**Your goal**
Convert the text read from every page in the records into a JSON list of strings, one string per line and no entries for blank lines. Leave the pictures out of the list.

(Page-level text extractions)
╔══
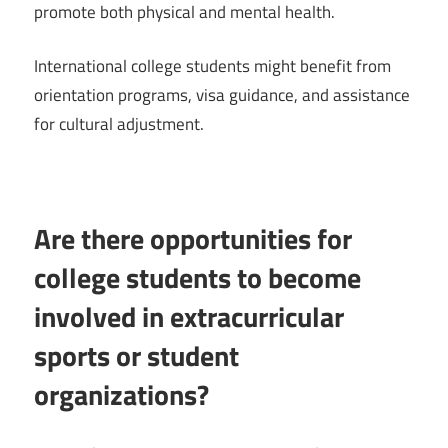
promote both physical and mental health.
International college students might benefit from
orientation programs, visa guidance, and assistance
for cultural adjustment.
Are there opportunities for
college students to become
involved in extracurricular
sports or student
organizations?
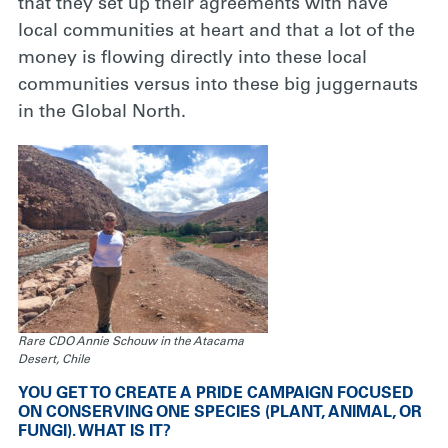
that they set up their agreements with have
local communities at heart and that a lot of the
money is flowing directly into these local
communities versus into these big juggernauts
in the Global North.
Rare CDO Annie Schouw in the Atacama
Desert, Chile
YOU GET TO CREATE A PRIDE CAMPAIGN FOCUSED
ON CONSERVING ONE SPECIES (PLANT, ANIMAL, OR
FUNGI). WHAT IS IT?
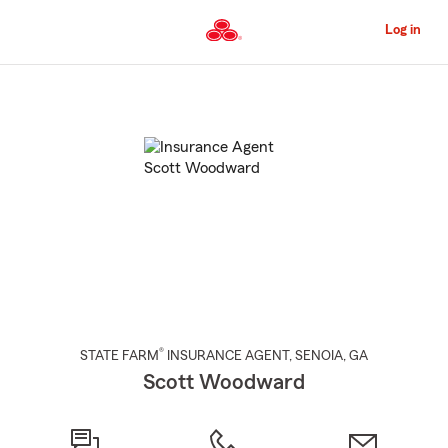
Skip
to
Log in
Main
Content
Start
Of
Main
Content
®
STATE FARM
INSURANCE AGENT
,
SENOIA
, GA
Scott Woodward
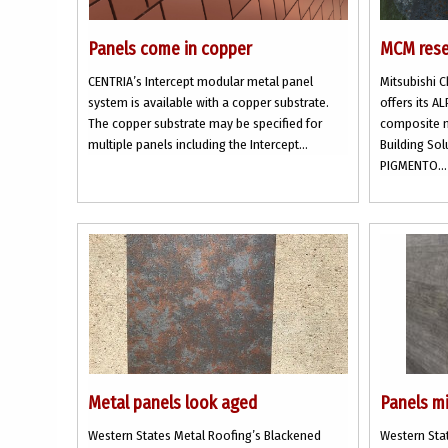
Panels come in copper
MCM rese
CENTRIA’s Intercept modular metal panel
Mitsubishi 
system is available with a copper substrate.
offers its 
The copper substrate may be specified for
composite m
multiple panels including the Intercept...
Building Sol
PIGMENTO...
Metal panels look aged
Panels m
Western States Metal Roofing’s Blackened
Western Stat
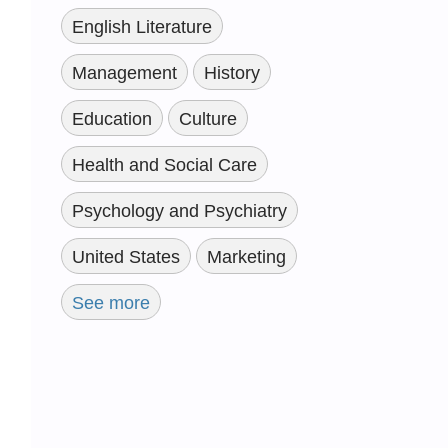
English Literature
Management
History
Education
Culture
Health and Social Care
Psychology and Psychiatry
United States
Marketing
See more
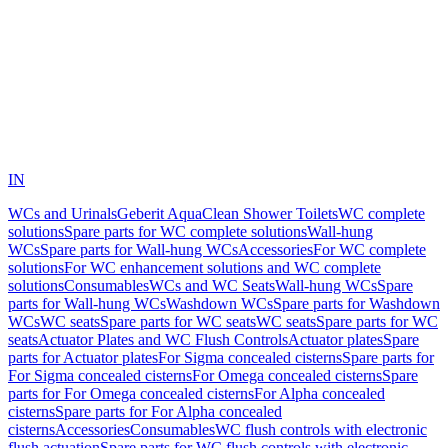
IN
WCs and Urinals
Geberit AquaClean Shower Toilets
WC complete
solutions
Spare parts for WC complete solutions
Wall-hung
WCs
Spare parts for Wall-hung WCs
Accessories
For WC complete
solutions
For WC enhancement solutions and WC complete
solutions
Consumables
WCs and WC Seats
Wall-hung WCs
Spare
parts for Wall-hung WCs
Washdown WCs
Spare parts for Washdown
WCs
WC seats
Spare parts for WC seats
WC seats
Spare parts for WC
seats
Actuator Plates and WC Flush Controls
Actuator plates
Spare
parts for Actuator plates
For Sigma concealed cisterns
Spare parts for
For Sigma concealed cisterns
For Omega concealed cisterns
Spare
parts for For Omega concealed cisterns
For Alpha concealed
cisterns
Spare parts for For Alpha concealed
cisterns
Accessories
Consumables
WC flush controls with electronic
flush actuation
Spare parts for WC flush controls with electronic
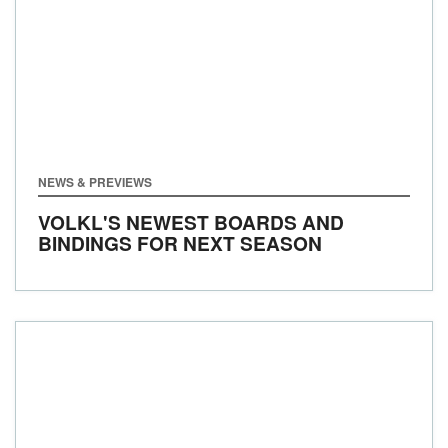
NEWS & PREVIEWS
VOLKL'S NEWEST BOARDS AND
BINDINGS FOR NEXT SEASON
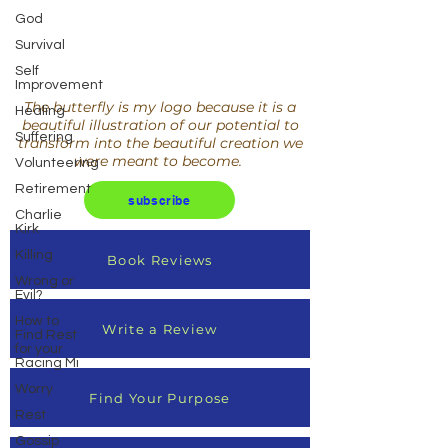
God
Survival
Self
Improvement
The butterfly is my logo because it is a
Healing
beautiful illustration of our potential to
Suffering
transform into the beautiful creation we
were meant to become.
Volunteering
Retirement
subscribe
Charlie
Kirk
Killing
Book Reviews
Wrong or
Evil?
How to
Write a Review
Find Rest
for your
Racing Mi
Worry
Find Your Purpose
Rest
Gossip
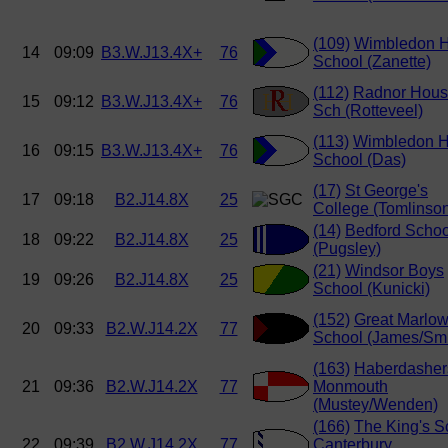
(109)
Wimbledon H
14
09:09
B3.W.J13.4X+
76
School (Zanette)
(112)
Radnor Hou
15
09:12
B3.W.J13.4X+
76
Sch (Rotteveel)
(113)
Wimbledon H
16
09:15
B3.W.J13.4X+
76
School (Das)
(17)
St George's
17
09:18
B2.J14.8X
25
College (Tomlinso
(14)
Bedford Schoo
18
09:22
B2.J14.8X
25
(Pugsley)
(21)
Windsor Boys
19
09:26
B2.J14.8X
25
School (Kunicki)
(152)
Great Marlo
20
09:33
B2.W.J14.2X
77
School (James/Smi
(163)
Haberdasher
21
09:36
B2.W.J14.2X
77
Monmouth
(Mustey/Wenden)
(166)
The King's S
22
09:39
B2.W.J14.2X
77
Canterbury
╚══
**Output of the task**
[
  "promote both physical and mental health.",
  "International college students might benefit from",
  "orientation programs, visa guidance, and assistance",
  "for cultural adjustment.",
  "Are there opportunities for",
  "college students to become",
  "involved in extracurricular",
  "sports or student",
  "organizations?",
  "that they set up their agreements with have",
  "local communities at heart and that a lot of the",
  "money is flowing directly into these local",
  "communities versus into these big juggernauts",
  "in the Global North.",
  "Rare CDO Annie Schouw in the Atacama",
  "Desert, Chile",
  "YOU GET TO CREATE A PRIDE CAMPAIGN FOCUSED",
  "ON CONSERVING ONE SPECIES (PLANT, ANIMAL, OR",
  "FUNGI). WHAT IS IT?",
  "Skip",
  "to",
  "Log in",
  "Main",
  "Content",
  "Start",
  "Of",
  "Main",
  "Content",
  "®",
  "STATE FARM",
  "INSURANCE AGENT",
  ",",
  "SENOIA",
  ", GA",
  "Scott Woodward",
  "Panels come in copper",
  "MCM rese",
  "CENTRIA’s Intercept modular metal panel",
  "Mitsubishi ",
  "system is available with a copper substrate.",
  "offers its ",
  "The copper substrate may be specified for",
  "composite m",
  "multiple panels including the Intercept...",
  "Building Sol",
  "PIGMENTO...",
  "Metal panels look aged",
  "Panels m",
  "Western States Metal Roofing’s Blackened",
  "Western Stat",
  "English Literature",
  "Management",
  "History",
  "Education",
  "Culture",
  "Health and Social Care",
  "Psychology and Psychiatry",
  "United States",
  "Marketing",
  "See more",
  "IN",
  "WCs and Urinals",
  "Geberit AquaClean Shower Toilets",
  "WC complete",
  "solutions",
  "Spare parts for WC complete solutions",
  "Wall-hung",
  "WCs",
  "Spare parts for Wall-hung WCs",
  "Accessories",
  "For WC complete",
  "solutions",
  "For WC enhancement solutions and WC complete",
  "solutions",
  "Consumables",
  "WCs and WC Seats",
  "Wall-hung WCs",
  "Spare",
  "parts for Wall-hung WCs",
  "Washdown WCs",
  "Spare parts for Washdown",
  "WCs",
  "WC seats",
  "Spare parts for WC seats",
  "WC seats",
  "Spare parts for WC",
  "seats",
  "Actuator Plates and WC Flush Controls",
  "Actuator plates",
  "Spare",
  "parts for Actuator plates",
  "For Sigma concealed cisterns",
  "Spare parts for",
  "For Sigma concealed cisterns",
  "For Omega concealed cisterns",
  "Spare",
  "parts for For Omega concealed cisterns",
  "For Alpha concealed",
  "cisterns",
  "Spare parts for For Alpha concealed",
  "cisterns",
  "Accessories",
  "Consumables",
  "WC flush controls with electronic",
  "flush actuation",
  "Spare parts for WC flush controls with electronic",
  "NEWS & PREVIEWS",
  "VOLKL'S NEWEST BOARDS AND",
  "BINDINGS FOR NEXT SEASON",
  "God",
  "Survival",
  "Self",
  "Improvement",
  "The butterfly is my logo because it is a",
  "Healing",
  "beautiful illustration of our potential to",
  "Suffering",
  "transform into the beautiful creation we",
  "were meant to become.",
  "Volunteering",
  "Retirement",
  "subscribe",
  "Charlie",
  "Kirk",
  "Killing",
  "Book Reviews",
  "Wrong or",
  "Evil?",
  "How to",
  "Write a Review",
  "Find Rest",
  "for your",
  "Racing Mi",
  "Worry",
  "Find Your Purpose",
  "Rest",
  "Gossip",
  "(109)",
  "Wimbledon H",
  "14",
  "09:09",
  "B3.W.J13.4X+",
  "76",
  "School (Zanette)",
  "(112)",
  "Radnor Hou",
  "15",
  "09:12",
  "B3.W.J13.4X+",
  "76",
  "Sch (Rotteveel)",
  "(113)",
  "Wimbledon H",
  "16",
  "09:15",
  "B3.W.J13.4X+",
  "76",
  "School (Das)",
  "(17)",
  "St George's",
  "17",
  "09:18",
  "B2.J14.8X",
  "25",
  "College (Tomlinso",
  "(14)",
  "Bedford Schoo",
  "18",
  "09:22",
  "B2.J14.8X",
  "25",
  "(Pugsley)",
  "(21)",
  "Windsor Boys",
  "19",
  "09:26",
  "B2.J14.8X",
  "25",
  "School (Kunicki)",
  "(152)",
  "Great Marlo",
  "20",
  "09:33",
  "B2.W.J14.2X",
  "77",
  "School (James/Smi",
  "(163)",
  "Haberdasher",
  "21",
  "09:36",
  "B2.W.J14.2X",
  "77",
  "Monmouth",
  "(Mustey/Wenden)",
  "(166)",
  "The King's S",
  "22",
  "09:39",
  "B2.W.J14.2X",
  "77",
  "Canterbury"
]